Reading, Gun Control Theatre Action, Minnesota Theatricals, Phoenix Theater, Minneapolis, MN, 2018.

Reading, Protest Plays Project, Nu Sass Productions at the Pinch, Washington DC, 2018.

Reading, Gun Control Theater: A ReACT Reading, Anderson Sculpture Garden, Focal Theatre Lab, Ames,IA, 2018.

Reading, Playwrights Say No More Shootings, Commonwealth Theatre Center, Louisville, KY, 2018.

Reading, Playwrights Say #neveragain to School Shootings, Cedar Rapids Theatre Company @ RHCR Theatre, Cedar Rapids, IA, 2018.

READING, Playwrights Say Never Again: Staged Readings, The Palace Theater, Chattanooga, TN, 2018.

Mr. Wyndham exposes our current state with minimum effort, creating both a heartbreaking story and an adorable window into childhood innocence. Even if that innocent is compromised by today’s threats. Bravo!
— Nelson Diaz-Marcano
I felt this play in my heart.
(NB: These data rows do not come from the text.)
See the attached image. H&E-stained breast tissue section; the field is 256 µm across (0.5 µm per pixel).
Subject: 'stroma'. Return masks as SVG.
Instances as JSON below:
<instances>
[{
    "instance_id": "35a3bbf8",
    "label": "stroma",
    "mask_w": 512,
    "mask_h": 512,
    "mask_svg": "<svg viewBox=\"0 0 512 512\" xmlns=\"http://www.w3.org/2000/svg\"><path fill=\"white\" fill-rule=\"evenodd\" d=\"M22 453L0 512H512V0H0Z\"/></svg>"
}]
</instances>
Wyndham demonstrates control over the dynamic ebb and flow of the script. Building you up with a lighthearted jaunt through a mall to go shoe shopping for back to school, only to let a wave crash into you as you realize the young child’s reasoning for the shoe they want. Suddenly, innocence is lost in a single moment.
— Rachel Bykowski
Making raw and uncomfortable and all-too present the conversations parents have with their children every day about living defensively in this world where gun violence is an ever-present threat. This piece, featuring a child actor, would be a profound gift to any stage.
— Rachael Carnes
A child’s logic, by miracle, mystery, or mercy, is usually difficult to argue. Adults will introduce the concept of, “Well, when you’re older,” in order to exert or exercise some social construct of authority. The child’s sense in Wyndham’s shattering monologue stops us cold. Our society’s youth is taking stock of its surroundings. Why do they have to survive this, why is the central subject here part of their performance, part of their integration, their education? This is an agonizing, confounding, distressing, frustrating, deceptively simple work. Honor the children. Listen to the children. What? Are you too afraid to argue?